- Provided passage:
────────────────────────────────────────

American nurse (1869–1932)

Helen Scott Hay (January 6, 1869 – November 25, 1932) was an American Red Cross nurse and nursing educator, working in Kiev and Sofia during World War I. She was awarded the Florence Nightingale Medal by the International Red Cross Society for her contributions.

==Early life and education==
Helen Scott Hay was born near Lanark, Illinois, the daughter of George Hay and Agnes Pennington Hay. Her father was an immigrant from Scotland. She attended Savanna High School in Savanna, Illinois, studied literature at Northwestern University, and earned her registered nurse degree at the Illinois Training School for Nurses in Chicago, in 1895.

==Career==
Hay was superintendent at Pasadena Hospital nurses' training program in California in 1905 and 1906, and chaired the Pasadena branch of the Los Angeles County Nurses' Association. She was a member of the council of the California State Nurses' Association, and an associate editor of the Nurses' Journal of the Pacific Coast, a quarterly publication. She was also head nurse at the Iowa State Hospital for the Insane in her early career.

She served as superintendent of the Illinois Training School for Nurses, and as nursing superintendent at Cook County Hospital, from 1906 to 1912. She went to Europe with the American Red Cross in 1914, leading a group of American nurses with Jane Delano. From 1914 to 1915 she was matron of the American Red Cross hospital in Kiev; she described meeting Nicholas II of Russia for a Red Cross magazine. She went to Bulgaria to help establish and lead a nurses' training school there, at the invitation of the Tsaritsa, Eleonore Reuss of Köstritz.

────────────────────────────────────────

- Exercise requirements:
1: Please set down the Helen Scott Hay text, everything from "Helen Scott Hay (January" down to "Chicago, in 1895.".
2: Supply the next part of the text about Helen Scott Hay, picking up after its final sentence.

────────────────────────────────────────

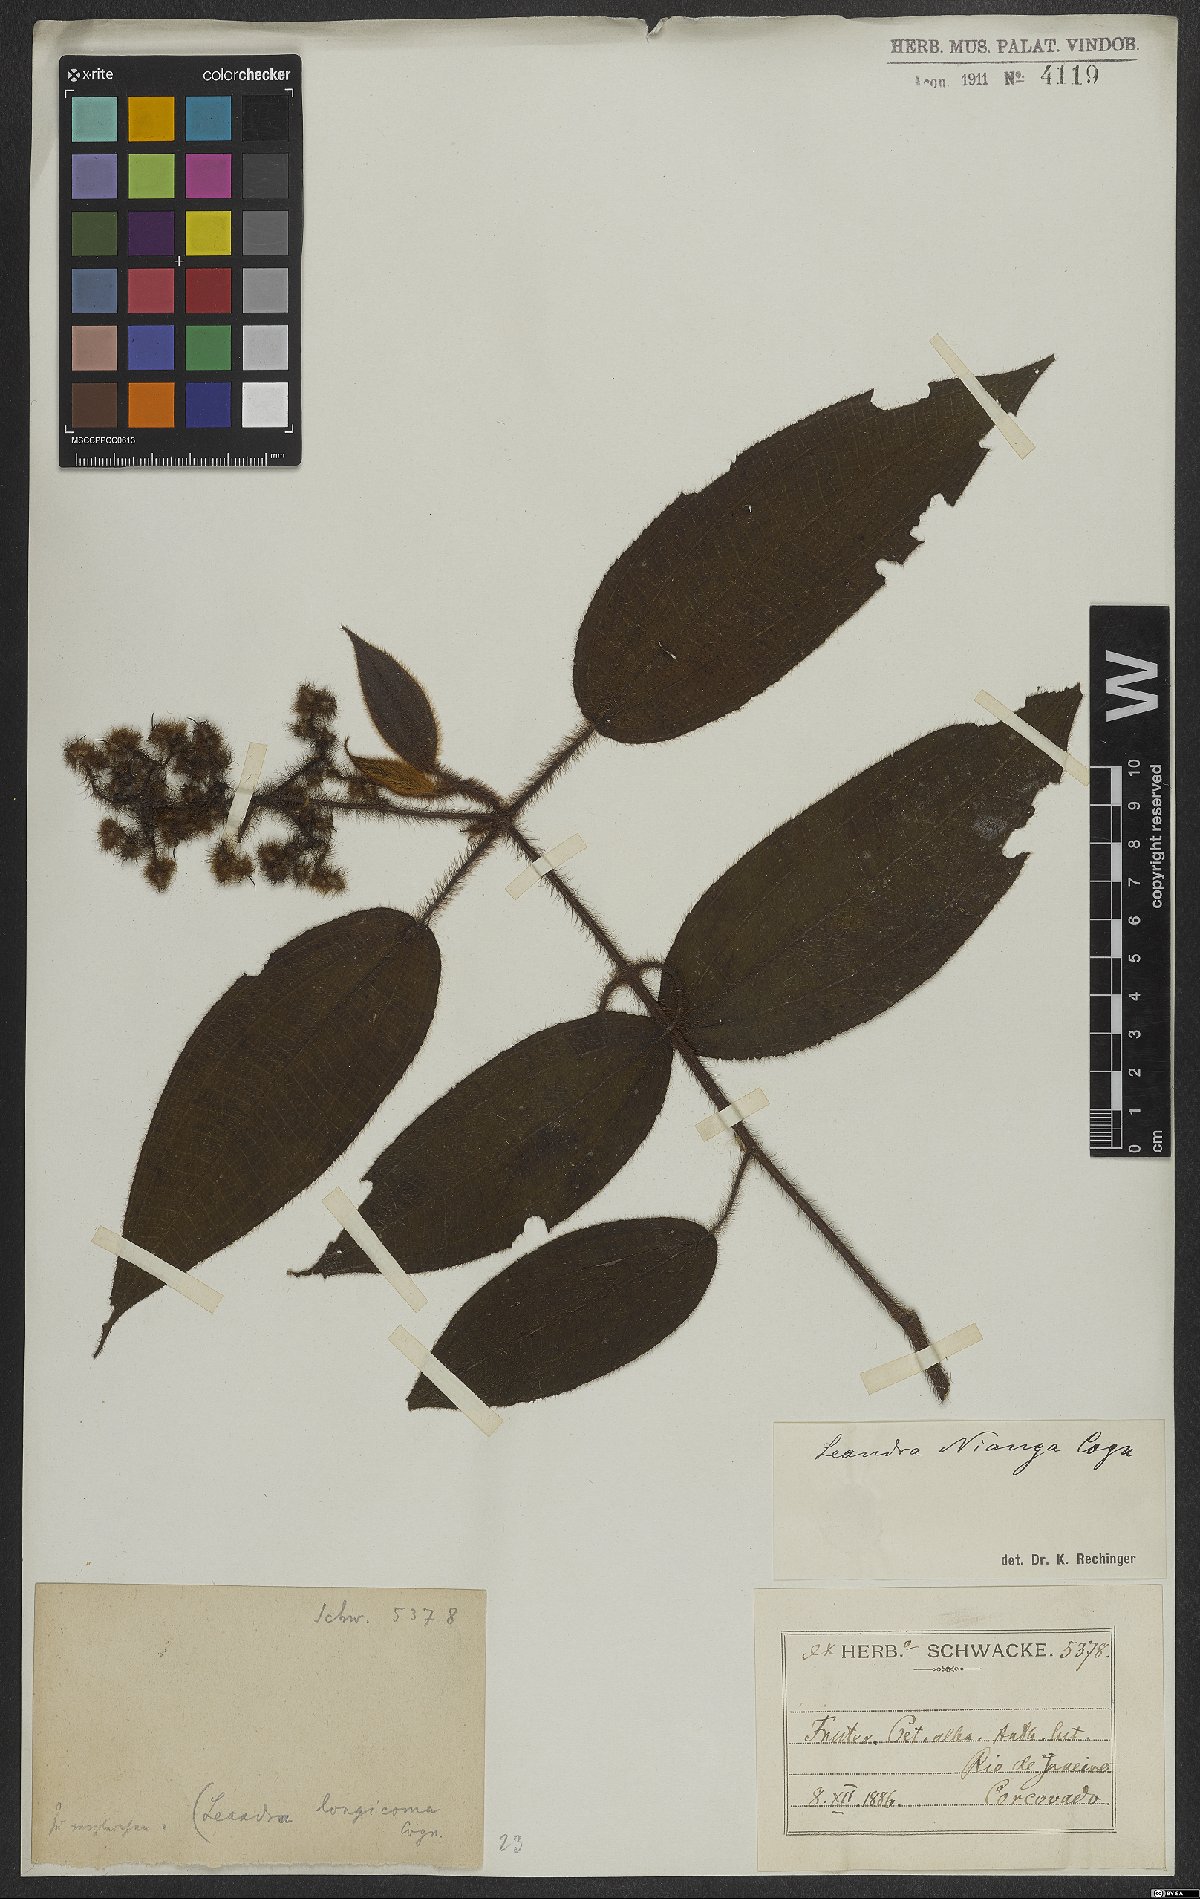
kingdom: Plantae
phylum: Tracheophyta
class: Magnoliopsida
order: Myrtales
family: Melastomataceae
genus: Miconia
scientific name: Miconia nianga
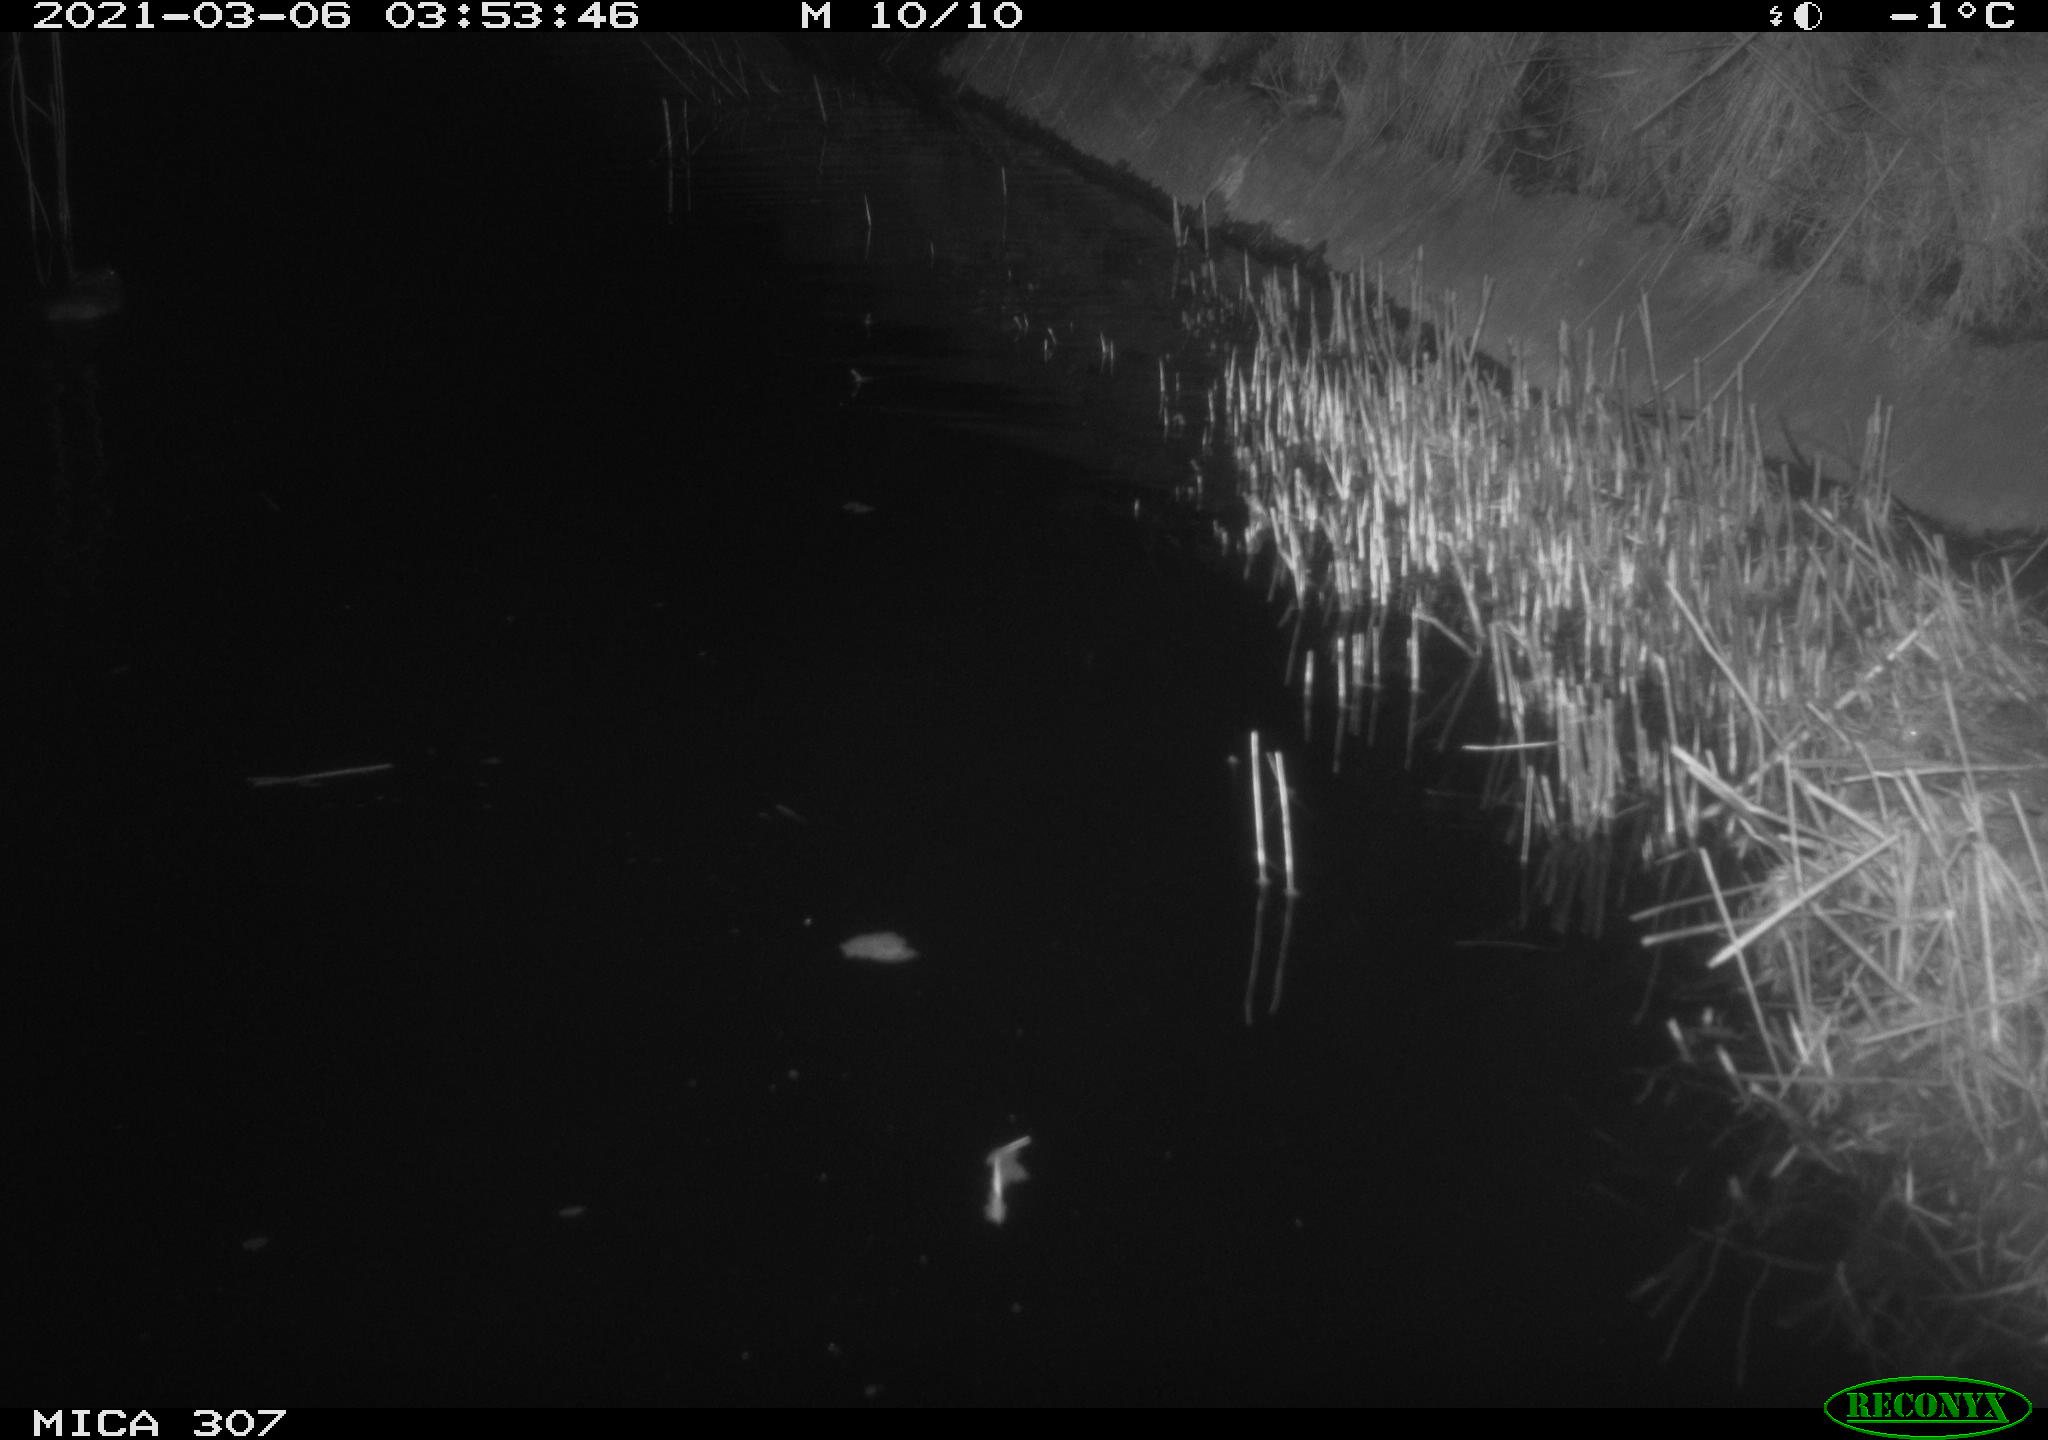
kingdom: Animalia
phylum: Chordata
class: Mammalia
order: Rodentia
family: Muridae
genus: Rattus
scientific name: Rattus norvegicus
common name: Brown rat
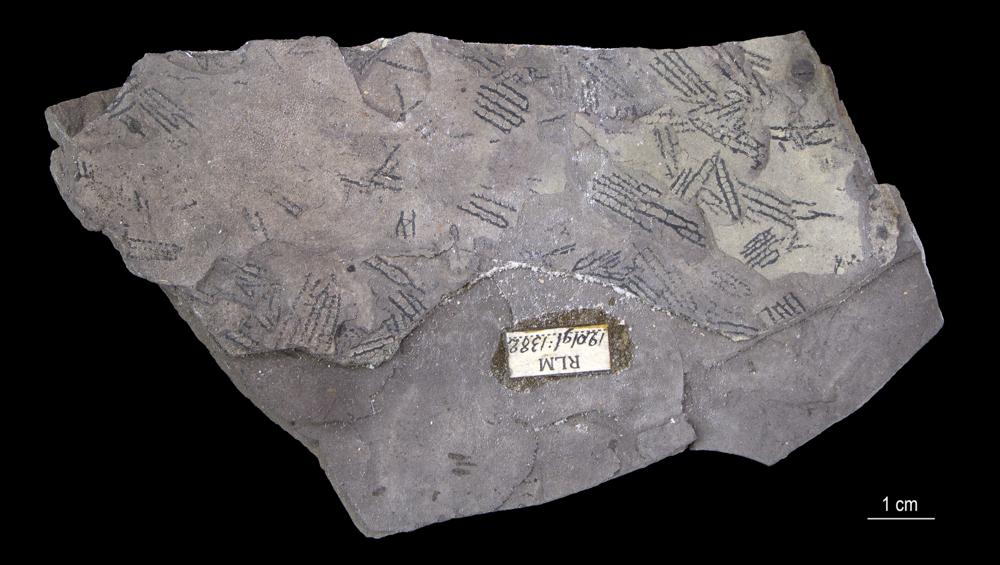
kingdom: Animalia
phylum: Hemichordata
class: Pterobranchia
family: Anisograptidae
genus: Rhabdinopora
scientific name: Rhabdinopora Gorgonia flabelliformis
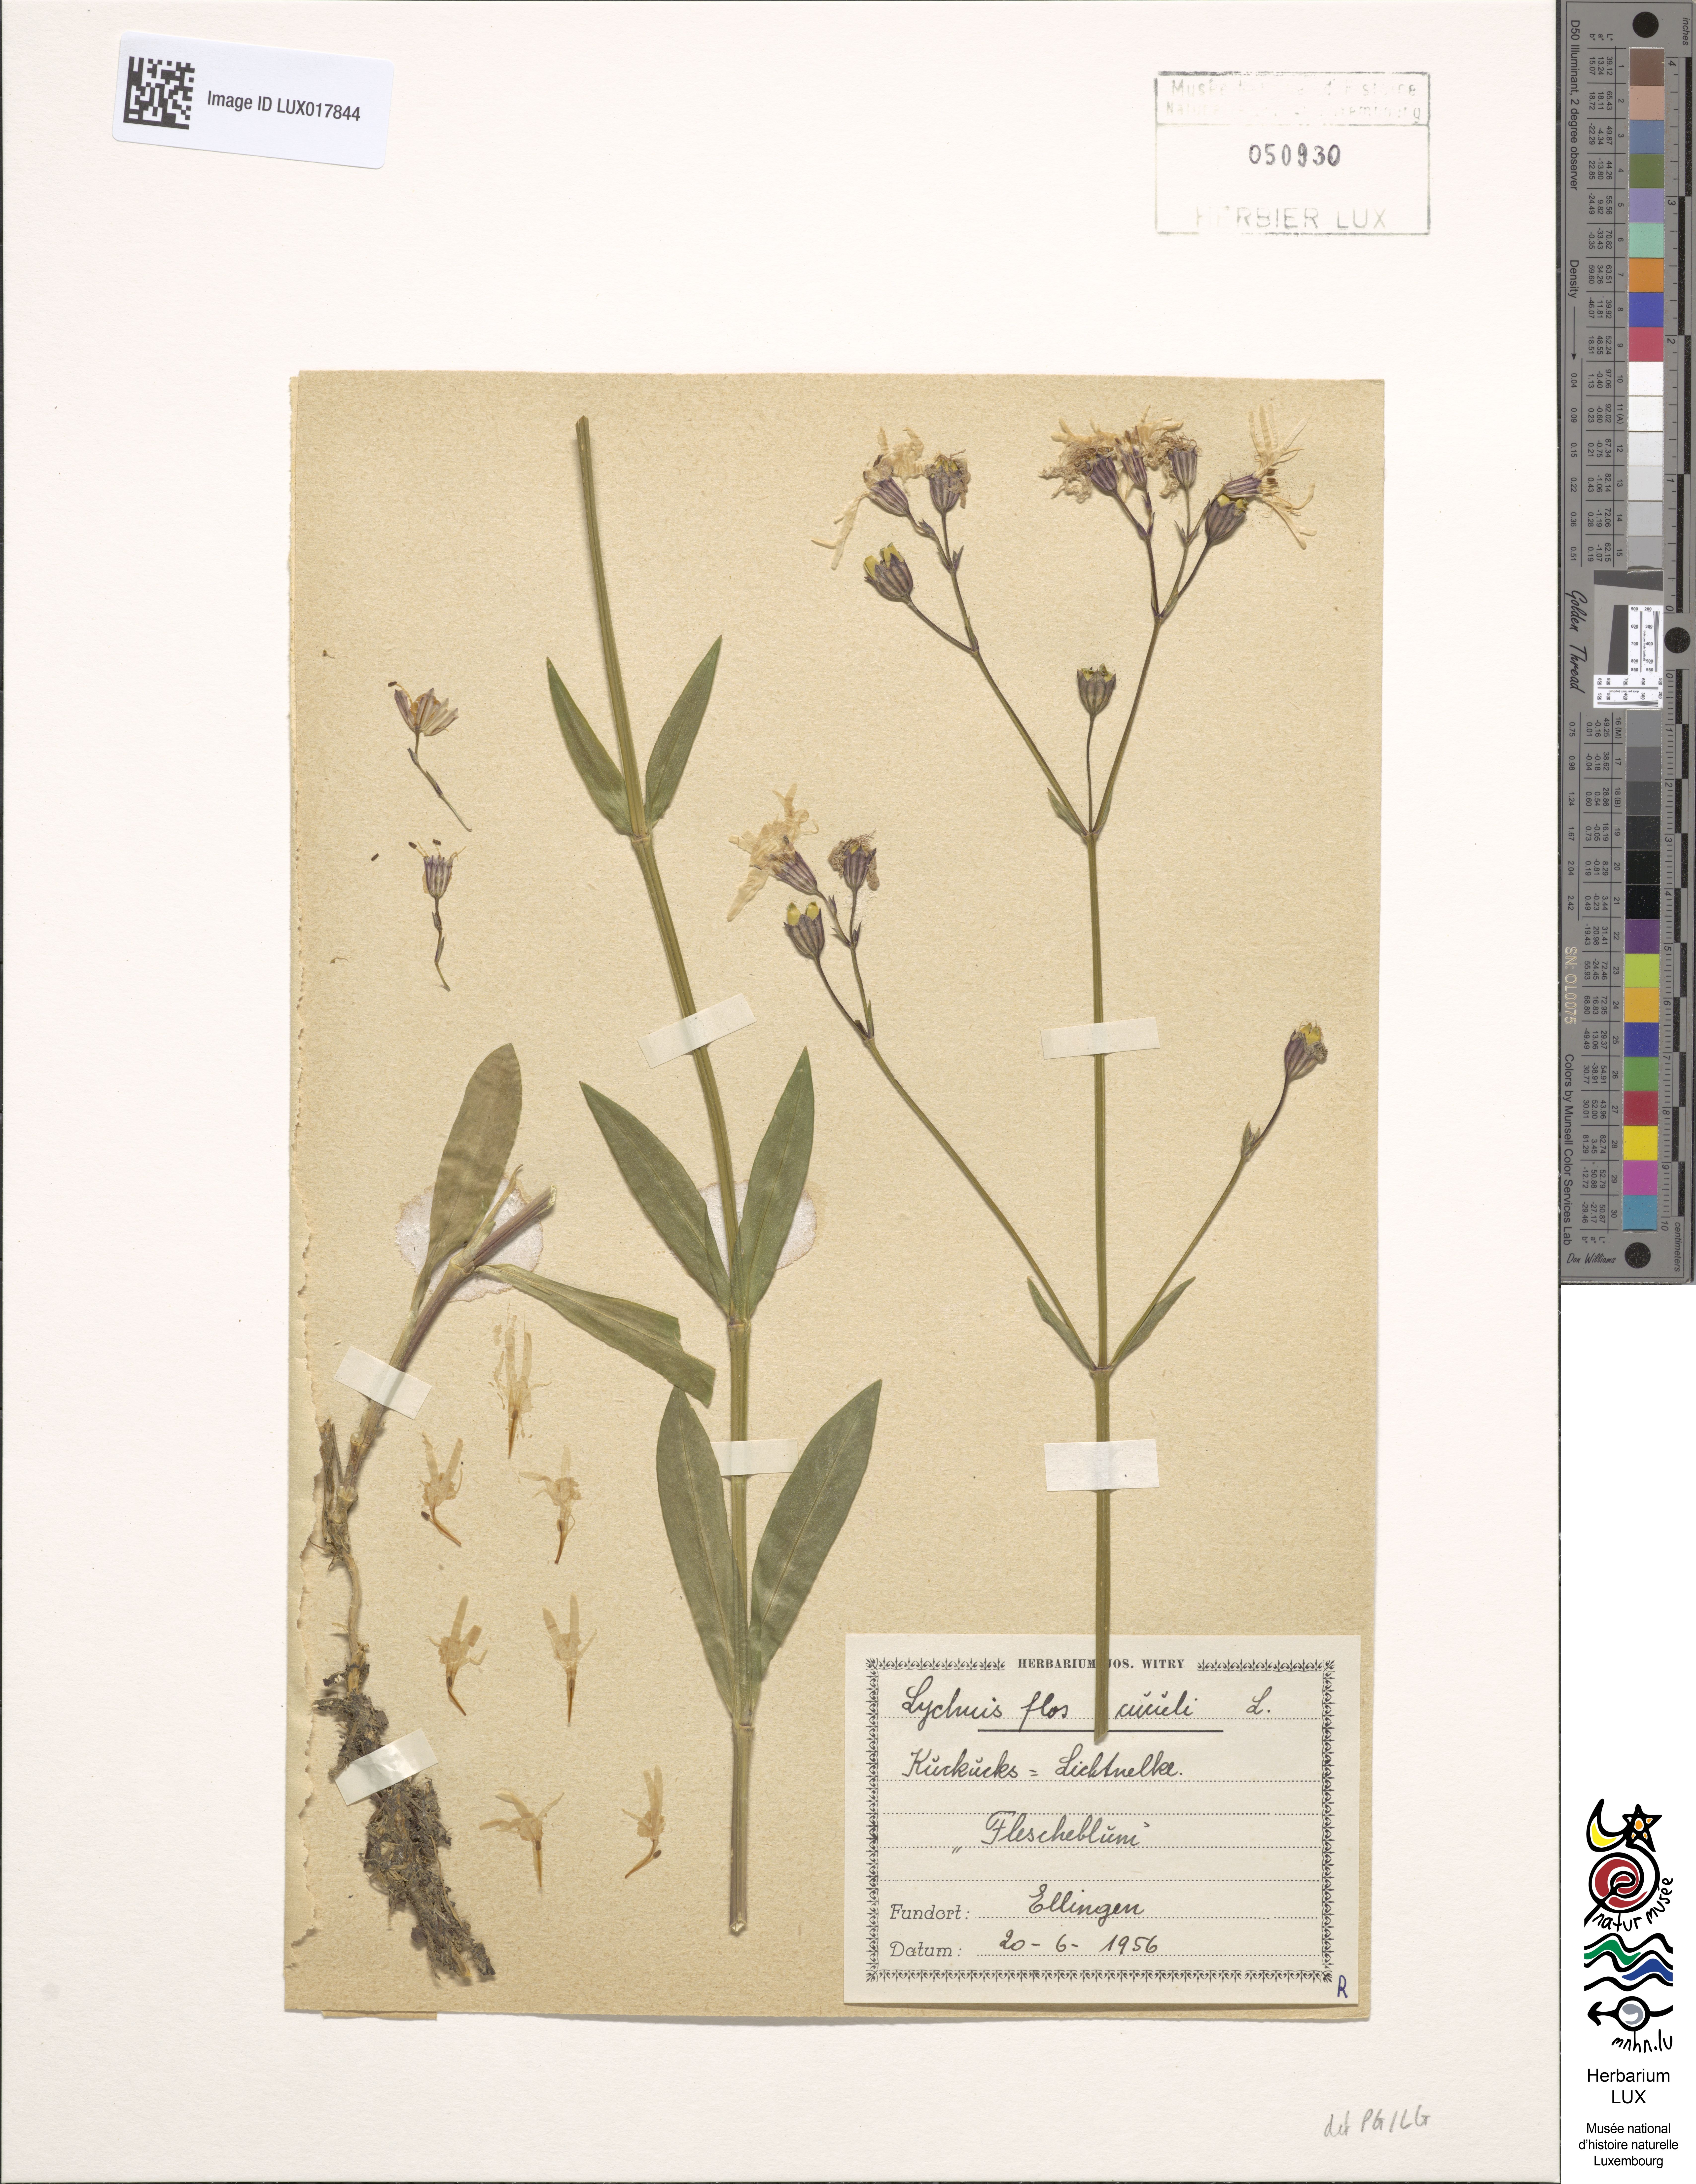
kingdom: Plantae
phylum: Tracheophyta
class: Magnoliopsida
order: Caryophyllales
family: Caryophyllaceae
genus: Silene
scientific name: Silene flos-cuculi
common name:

────────────────────────────────────────

- Answer set:
1:
Helen Scott Hay (January 6, 1869 – November 25, 1932) was an American Red Cross nurse and nursing educator, working in Kiev and Sofia during World War I. She was awarded the Florence Nightingale Medal by the International Red Cross Society for her contributions.

==Early life and education==
Helen Scott Hay was born near Lanark, Illinois, the daughter of George Hay and Agnes Pennington Hay. Her father was an immigrant from Scotland. She attended Savanna High School in Savanna, Illinois, studied literature at Northwestern University, and earned her registered nurse degree at the Illinois Training School for Nurses in Chicago, in 1895.

2:
In 1917 she was named Director of the Bureau of Nursing Instruction for the American Red Cross, and she helped to organize the U. S. Army School of Nursing in Washington, D.C. She was assigned as Chief Nurse of the Balkans Commission of the American Red Cross in 1918. In 1919 she was at Philippopolis supervising war relief work. In 1920 she succeeded Alice Fitzgerald in Paris as Chief Nurse of the Red Cross Commission in Europe. In 1921, she laid the first stone at the dedication of the American Nurses' Memorial in Bordeaux, France. She was awarded a Florence Nightingale Medal for her work. She was also awarded the Gold Cross of St. Anna in Russia, and the Bulgarian Royal Red Cross.

==Later life and legacy==
Helen Scott Hay returned to the United States in 1922, to care for an ailing brother. She was, for one school year, principal of Savanna High School. In 1923, she was awarded an honorary doctorate by her alma mater, Northwestern University. She died in 1932, in Savanna, Illinois, aged 63 years. In 1970 the American Legion, the Carroll County Historical Society and the Illinois State Historical Society placed a historical marker in Savanna about Helen Scott Hay. In 2017, state representative Tony McCombie read a tribute to Hay on the floor of the Illinois House of Representatives, marking National Women's Month.